**DATA TO PROCESS**
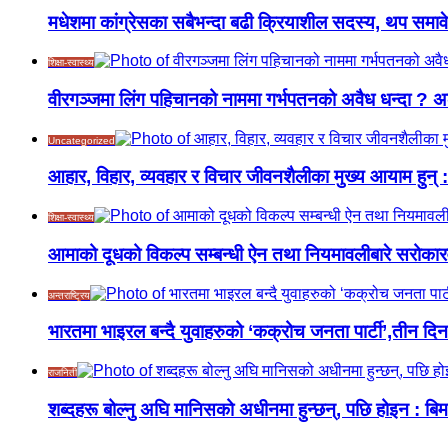
मधेशमा कांग्रेसका सबैभन्दा बढी क्रियाशील सदस्य, थप समावे
शिक्षा-स्वास्थ्य
वीरगञ्जमा लिंग पहिचानको नाममा गर्भपतनको अवैध धन्दा ? अल्ट्
Uncategorized
आहार, विहार, व्यवहार र विचार जीवनशैलीका मुख्य आयाम हुन् :
शिक्षा-स्वास्थ्य
आमाको दूधको विकल्प सम्बन्धी ऐन तथा नियमावलीबारे सरोकार
अन्तराष्ट्रिय
भारतमा भाइरल बन्दै युवाहरुको ‘कक्रोच जनता पार्टी’,तीन दि
राजनिती
शब्दहरू बोल्नु अघि मानिसको अधीनमा हुन्छन्, पछि होइन : बिम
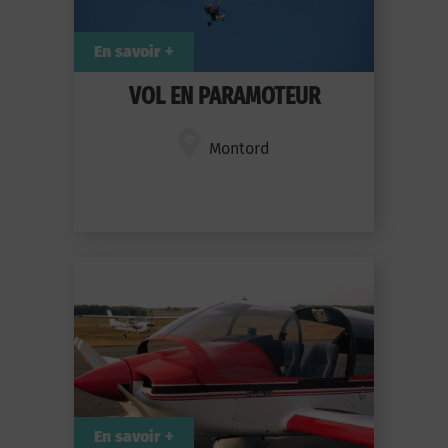
En savoir +
VOL EN PARAMOTEUR
Montord
En savoir +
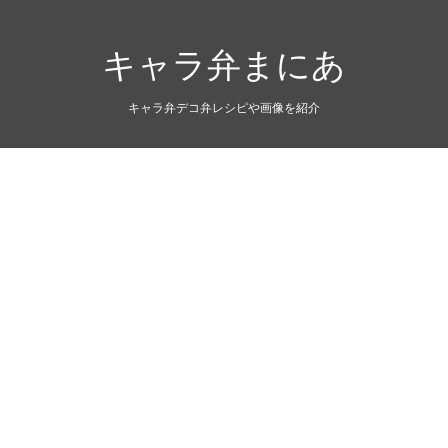
キャラ弁まにあ
キャラ弁デコ弁レシピや画像を紹介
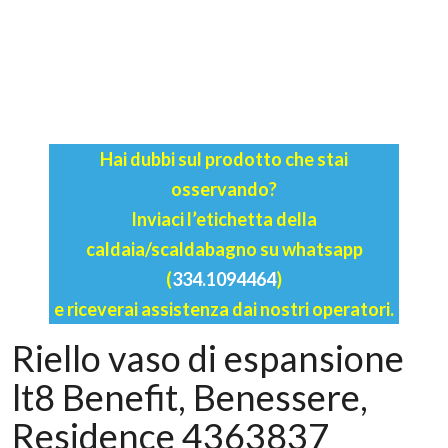
Hai dubbi sul prodotto che stai
osservando?
Inviaci l’etichetta della
caldaia/scaldabagno su whatsapp
(
334.1094464
)
e riceverai assistenza dai nostri operatori.
Riello vaso di espansione
lt8 Benefit, Benessere,
Residence 4363837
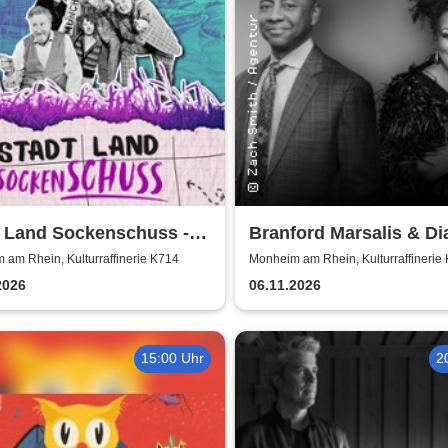
t Land Sockenschuss -
Branford Marsalis & D
ett-Theater Distel
Reeves celebrate John
am Rhein, Kulturraffinerie K714
Monheim am Rhein, Kulturraffinerie
Coltrane
2026
06.11.2026
15:00 Uhr
2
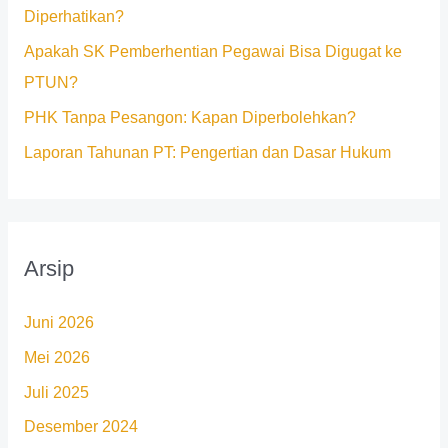
Diperhatikan?
k
Apakah SK Pemberhentian Pegawai Bisa Digugat ke
:
PTUN?
PHK Tanpa Pesangon: Kapan Diperbolehkan?
Laporan Tahunan PT: Pengertian dan Dasar Hukum
Arsip
Juni 2026
Mei 2026
Juli 2025
Desember 2024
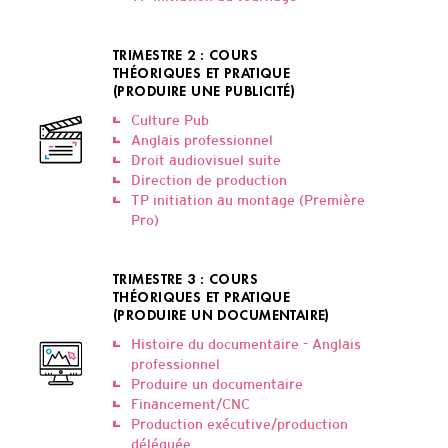
TRIMESTRE 2 : COURS
THÉORIQUES ET PRATIQUE
(PRODUIRE UNE PUBLICITÉ)
Culture Pub
Anglais professionnel
Droit audiovisuel suite
Direction de production
TP initiation au montage (Première
Pro)
TRIMESTRE 3 : COURS
THÉORIQUES ET PRATIQUE
(PRODUIRE UN DOCUMENTAIRE)
Histoire du documentaire - Anglais
professionnel
Produire un documentaire
Financement/CNC
Production exécutive/production
déléguée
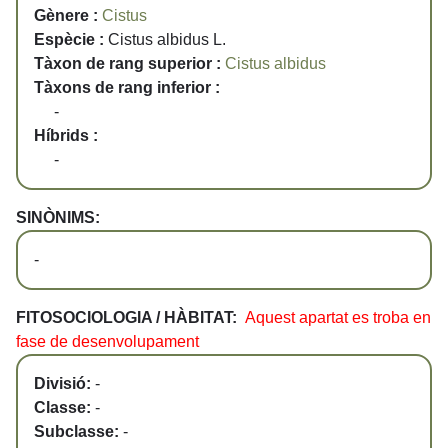
Gènere :
Cistus
Espècie :
Cistus albidus L.
Tàxon de rang superior :
Cistus albidus
Tàxons de rang inferior :
-
Híbrids :
-
SINÒNIMS:
-
FITOSOCIOLOGIA / HÀBITAT:
Aquest apartat es troba en
fase de desenvolupament
Divisió:
-
Classe:
-
Subclasse:
-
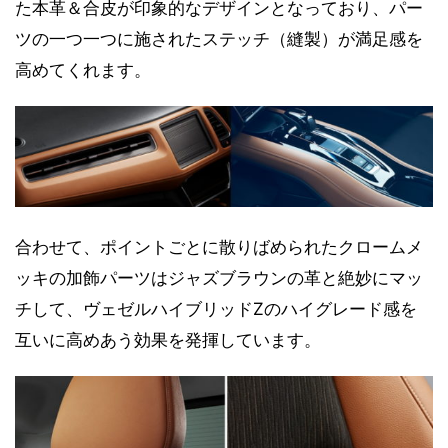
た本革＆合皮が印象的なデザインとなっており、パー
ツの一つ一つに施されたステッチ（縫製）が満足感を
高めてくれます。
合わせて、ポイントごとに散りばめられたクロームメ
ッキの加飾パーツはジャズブラウンの革と絶妙にマッ
チして、ヴェゼルハイブリッドZのハイグレード感を
互いに高めあう効果を発揮しています。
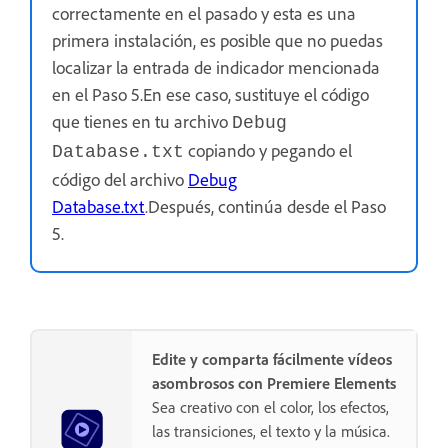
correctamente en el pasado y esta es una
primera instalación, es posible que no puedas
localizar la entrada de indicador mencionada
en el Paso 5.En ese caso, sustituye el código
que tienes en tu archivo
Debug
copiando y pegando el
Database.txt
código del archivo
Debug
Database.txt
.Después, continúa desde el Paso
5.
Edite y comparta fácilmente vídeos
asombrosos con Premiere Elements
Sea creativo con el color, los efectos,
las transiciones, el texto y la música.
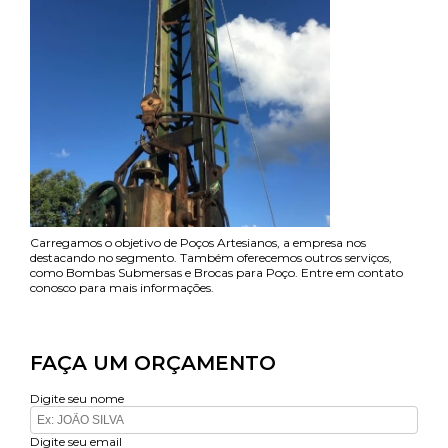
Carregamos o objetivo de Poços Artesianos, a empresa nos
destacando no segmento. Também oferecemos outros serviços,
como Bombas Submersas e Brocas para Poço. Entre em contato
conosco para mais informações.
FAÇA UM ORÇAMENTO
Digite seu nome
Digite seu email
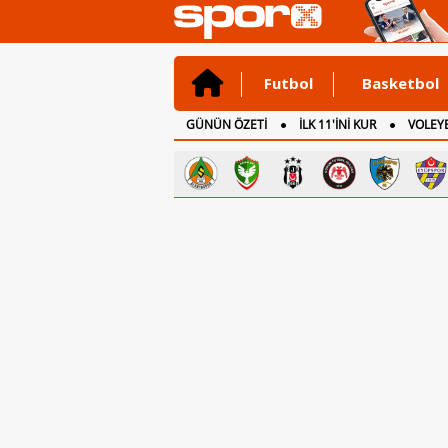
Futbol
Basketbol
GÜNÜN ÖZETİ
İLK 11'İNİ KUR
VOLEYB
CANLI ANLATIM
İNGİLTERE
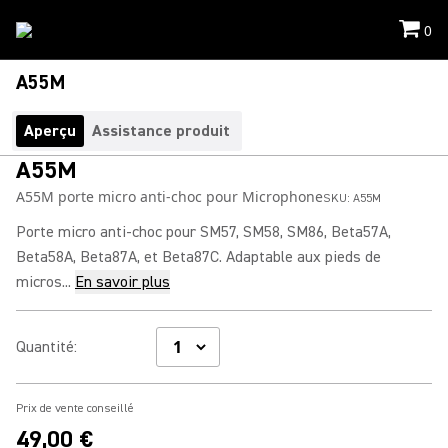
0
A55M
Aperçu
Assistance produit
A55M
A55M porte micro anti-choc pour Microphone
SKU:
A55M
Porte micro anti-choc pour SM57, SM58, SM86, Beta57A,
Beta58A, Beta87A, et Beta87C. Adaptable aux pieds de
micros...
En savoir plus
Quantité
:
Prix de vente conseillé
49,00 €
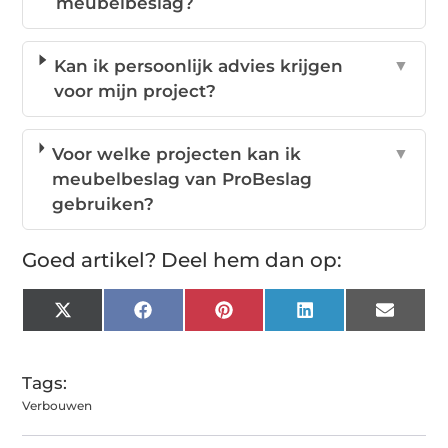
meubelbeslag?
Kan ik persoonlijk advies krijgen
▼
voor mijn project?
Voor welke projecten kan ik
▼
meubelbeslag van ProBeslag
gebruiken?
Goed artikel? Deel hem dan op:
X
Facebook
Pinterest
LinkedIn
Email
(Twitter)
Tags:
Verbouwen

**WHAT NEEDS TO BE DONE**
Pictures in the records above are not copied; print everything else exactly.

**FINISHED TASK**
मधेशमा कांग्रेसका सबैभन्दा बढी क्रियाशील सदस्य, थप समावे
शिक्षा-स्वास्थ्य
वीरगञ्जमा लिंग पहिचानको नाममा गर्भपतनको अवैध धन्दा ? अल्ट्
Uncategorized
आहार, विहार, व्यवहार र विचार जीवनशैलीका मुख्य आयाम हुन् :
शिक्षा-स्वास्थ्य
आमाको दूधको विकल्प सम्बन्धी ऐन तथा नियमावलीबारे सरोकार
अन्तराष्ट्रिय
भारतमा भाइरल बन्दै युवाहरुको ‘कक्रोच जनता पार्टी’,तीन दि
राजनिती
शब्दहरू बोल्नु अघि मानिसको अधीनमा हुन्छन्, पछि होइन : बिम
En savoir +
VOL EN PARAMOTEUR
Montord
En savoir +
キャラ弁まにあ
キャラ弁デコ弁レシピや画像を紹介
Hai dubbi sul prodotto che stai
osservando?
Inviaci l’etichetta della
caldaia/scaldabagno su whatsapp
(
334.1094464
)
e riceverai assistenza dai nostri operatori.
Riello vaso di espansione
lt8 Benefit, Benessere,
Residence 4363837
t Land Sockenschuss -
Branford Marsalis & D
ett-Theater Distel
Reeves celebrate John
am Rhein, Kulturraffinerie K714
Monheim am Rhein, Kulturraffinerie
Coltrane
2026
06.11.2026
15:00 Uhr
2
Diperhatikan?
k
Apakah SK Pemberhentian Pegawai Bisa Digugat ke
:
PTUN?
PHK Tanpa Pesangon: Kapan Diperbolehkan?
Laporan Tahunan PT: Pengertian dan Dasar Hukum
Arsip
Juni 2026
Mei 2026
Juli 2025
Desember 2024
TRIMESTRE 2 : COURS
THÉORIQUES ET PRATIQUE
(PRODUIRE UNE PUBLICITÉ)
Culture Pub
Anglais professionnel
Droit audiovisuel suite
Direction de production
TP initiation au montage (Première
Pro)
TRIMESTRE 3 : COURS
THÉORIQUES ET PRATIQUE
(PRODUIRE UN DOCUMENTAIRE)
Histoire du documentaire - Anglais
professionnel
Produire un documentaire
Financement/CNC
Production exécutive/production
déléguée
Gènere :
Cistus
Espècie :
Cistus albidus L.
Tàxon de rang superior :
Cistus albidus
Tàxons de rang inferior :
-
Híbrids :
-
SINÒNIMS:
-
FITOSOCIOLOGIA / HÀBITAT:
Aquest apartat es troba en
fase de desenvolupament
Divisió:
-
Classe:
-
Subclasse:
-
た本革＆合皮が印象的なデザインとなっており、パー
ツの一つ一つに施されたステッチ（縫製）が満足感を
高めてくれます。
合わせて、ポイントごとに散りばめられたクロームメ
ッキの加飾パーツはジャズブラウンの革と絶妙にマッ
チして、ヴェゼルハイブリッドZのハイグレード感を
互いに高めあう効果を発揮しています。
correctamente en el pasado y esta es una
primera instalación, es posible que no puedas
localizar la entrada de indicador mencionada
en el Paso 5.En ese caso, sustituye el código
que tienes en tu archivo
Debug
copiando y pegando el
Database.txt
código del archivo
Debug
Database.txt
.Después, continúa desde el Paso
5.
Edite y comparta fácilmente vídeos
asombrosos con Premiere Elements
Sea creativo con el color, los efectos,
las transiciones, el texto y la música.
Carregamos o objetivo de Poços Artesianos, a empresa nos
destacando no segmento. Também oferecemos outros serviços,
como Bombas Submersas e Brocas para Poço. Entre em contato
conosco para mais informações.
FAÇA UM ORÇAMENTO
Digite seu nome
Digite seu email
Futbol
Basketbol
GÜNÜN ÖZETİ
İLK 11'İNİ KUR
VOLEYB
CANLI ANLATIM
İNGİLTERE
0
A55M
Aperçu
Assistance produit
A55M
A55M porte micro anti-choc pour Microphone
SKU:
A55M
Porte micro anti-choc pour SM57, SM58, SM86, Beta57A,
Beta58A, Beta87A, et Beta87C. Adaptable aux pieds de
micros...
En savoir plus
Quantité
:
Prix de vente conseillé
49,00 €
meubelbeslag?
Kan ik persoonlijk advies krijgen
▼
voor mijn project?
Voor welke projecten kan ik
▼
meubelbeslag van ProBeslag
gebruiken?
Goed artikel? Deel hem dan op:
X
Facebook
Pinterest
LinkedIn
Email
(Twitter)
Tags:
Verbouwen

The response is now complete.